Così segreta che anche in redazione sanno tutto.
Wuhan è nota ai più per via del famigerato coronavirus. Uno dei capitoli meno conosciuti della seconda guerra mondiale riguarda alcuni tragici episodi avvenuti nel dicembre 1944.
Il 16 dicembre, le forze giapponesi che occupavano Wuhan catturarono tre avieri americani. Tolsero loro le uniformi, li legarono e li trascinarono per le strade, bastonandoli e prendendoli a calci. In un tempio giapponese fuori città li impiccarono e bruciarono i corpi. Quando la notizia dell’esecuzione raggiunse il comando statunitense in Cina, fu pianificata immediatamente la vendetta. Questo almeno è quanto sostengono alcune fonti, ma le ragioni del bombardamento di Wuhan furono anche altre.
Il generale Curtis LeMay aveva deciso di sperimentare il bombardamento a bassa quota su Wuhan come una prova di concetto per i bombardamenti sul Giappone che fino ad allora non avevano dato risultati apprezzabili. Nome in codice dell’operazione: Matterhorn. Il 18 dicembre 1944, 77 giganteschi bombardieri B-29 Flying Super Fortress, cui si unirono centinaia di altri aerei della 14a Air Force, oscurarono il cielo di Wuhan.
Furono sganciate 500 tonnellate di bombe incendiarie M-69, un cocktail estremamente letale di fosforo e napalm appena sviluppato allo scopo dagli scienziati dell’Università di Harvard, che provocarono 40.000 vittime civili. Leggo da una tesi universitaria di un laureando in Storia della Sam Houston State University: l’esito “piacque a LeMay e fornì un modello per la sua sistematica distruzione del Giappone”. Pochi mesi dopo LeMay sarebbe diventato famoso per aver diretto il bombardamento di Tokyo e di un centinaio di altre città giapponesi (oltre 100.000 civili morti nella sola capitale).
Il 21 dicembre, gli aeroplani della 14a Air Force in coordinamento con Super Fortresses sganciato più di 1.000 tonnellate di bombe su Hankou, uno dei tre distretti principali della città di Wuhan. Hankou bruciò per tre giorni.

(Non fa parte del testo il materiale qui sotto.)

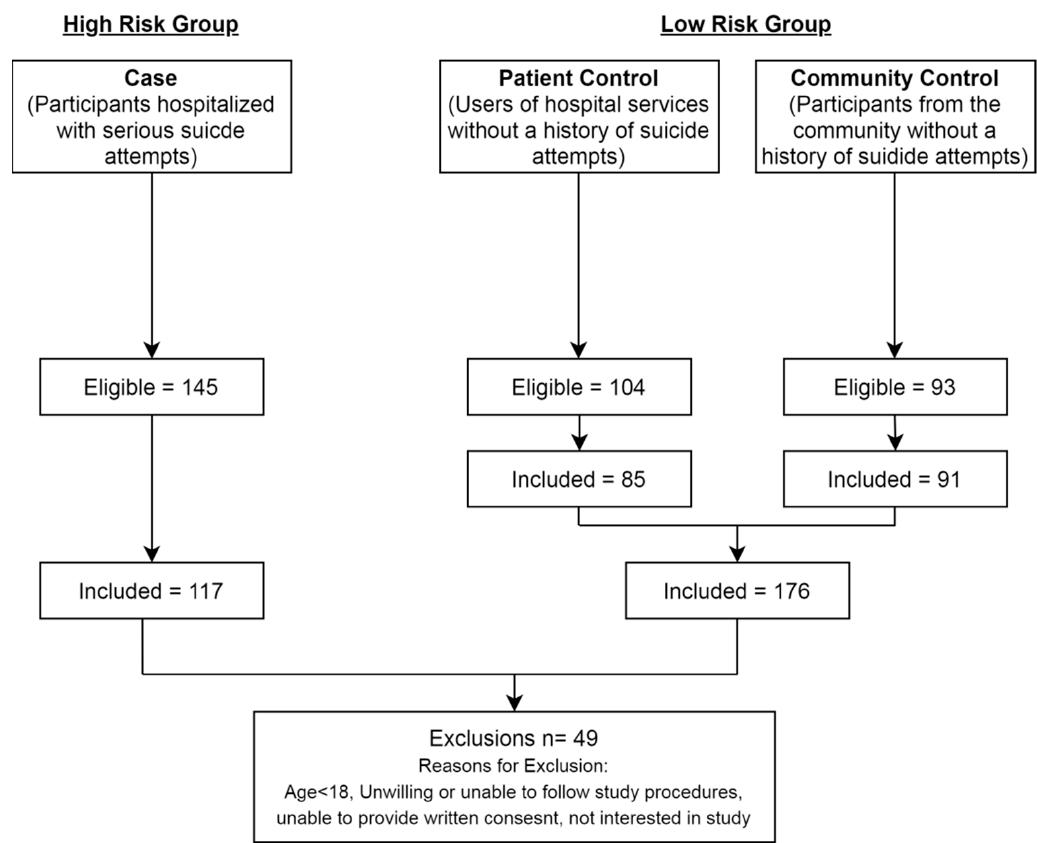
Figure 1. Flow diagram outlining study participants, adapted and repurposed from original study recruitment plan from Samaan et al. with permission [19].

Ufficialmente (**) il bombardamento americano ebbe lo scopo di bombardare le basi aeree giapponesi (una a Hankou, l’aeroporto di Wangjiadun e l’altra dall’altra parte dello Yangtze, l’aeroporto di Nanhu) e le linee ferroviarie di Wuhan (anche importante centro siderurgico). In effetti, Wuhan, hub di rifornimento, comando e controllo giapponese, era stata un trampolino di lancio particolarmente importante per l’ultima grande offensiva giapponese, iniziata nella primavera del 1944, nota agli storici come la campagna di Ichi-go. Questa campagna sembrava minacciare Chongqing in novembre-dicembre, dopo la caduta di Guilin (***). Tuttavia il raid giungeva troppo tardi per salvare la Cina centrale.

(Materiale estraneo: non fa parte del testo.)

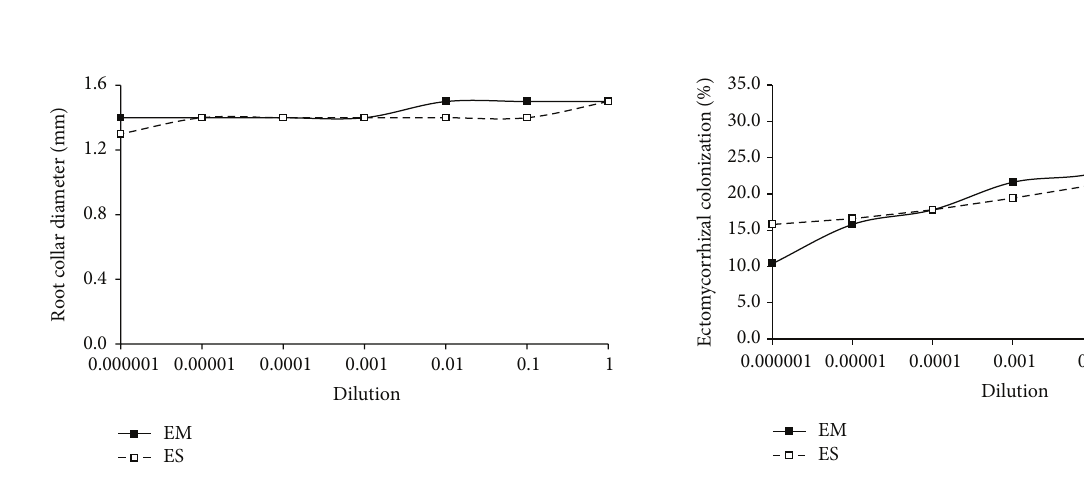
Figure 5: Root ectomycorrhizal colonization of P. patula seedlings for EM and ES inocula at each level of serial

“L’attacco devastante sembrava un atto cinico di distruzione arbitraria fine a sé stesso”. Conclude l’autore della tesi: “But it is the bombing of Wuhan, and with it, the seeming disregard for civilian casualties there, that is the hardest to reconcile with the idealistic early days of 1941 and 1942. China would never be the same”.
(*) Secondo dati ufficiali, Wuhan ha subito un totale di 151.607 vittime durante l’intera guerra anti-giapponese. Di questi, 96.557 sono stati uccisi, mentre 22.389 sono rimasti gravemente feriti e 32.661 hanno riportato ferite lievi. Secondo le statistiche sulle vittime compilate dal distretto di Hankou nel 1946, solo in quell’area 20.000 persone furono uccise o ferite nei bombardamenti di dicembre del 1944. Furono bombardati 7.515 edifici, di cui 554 prima della caduta della città (nel 1938), e 6.951 dopo.
(**) United States Strategic Bombing Survey – Military Analysis Division – USSBS Report 67, Air Operations in China, Burma, India, 1947. p 90 Sezione XI – XX Bomber Command.
(***) Chongqing era ed è la città più importante lungo il corso dello Yangtze, fiume Azzurro, famoso per le sue gole e in passato per la grande pericolosità nella navigazione. L’ammiraglio Alberto Da Zara fu il primo occidentale a risalirlo con la cannoniera fluviale Ermanno Carlotto (il resoconto dell’intrepida impresa si può leggere nel suo Pelle d’ammiraglio, Mondadori, 1949, ristampato di recente a cura dello SM della Marina Militare). Nel 1928, l’impresa fu ripetuta, sempre con la Carlotto, dal diplomatico Daniele Varè, il quale descrive il viaggio ne Il diplomatico sorridente. Varè, che pubblica nel 1941, non menziona l’impresa di Da Zara.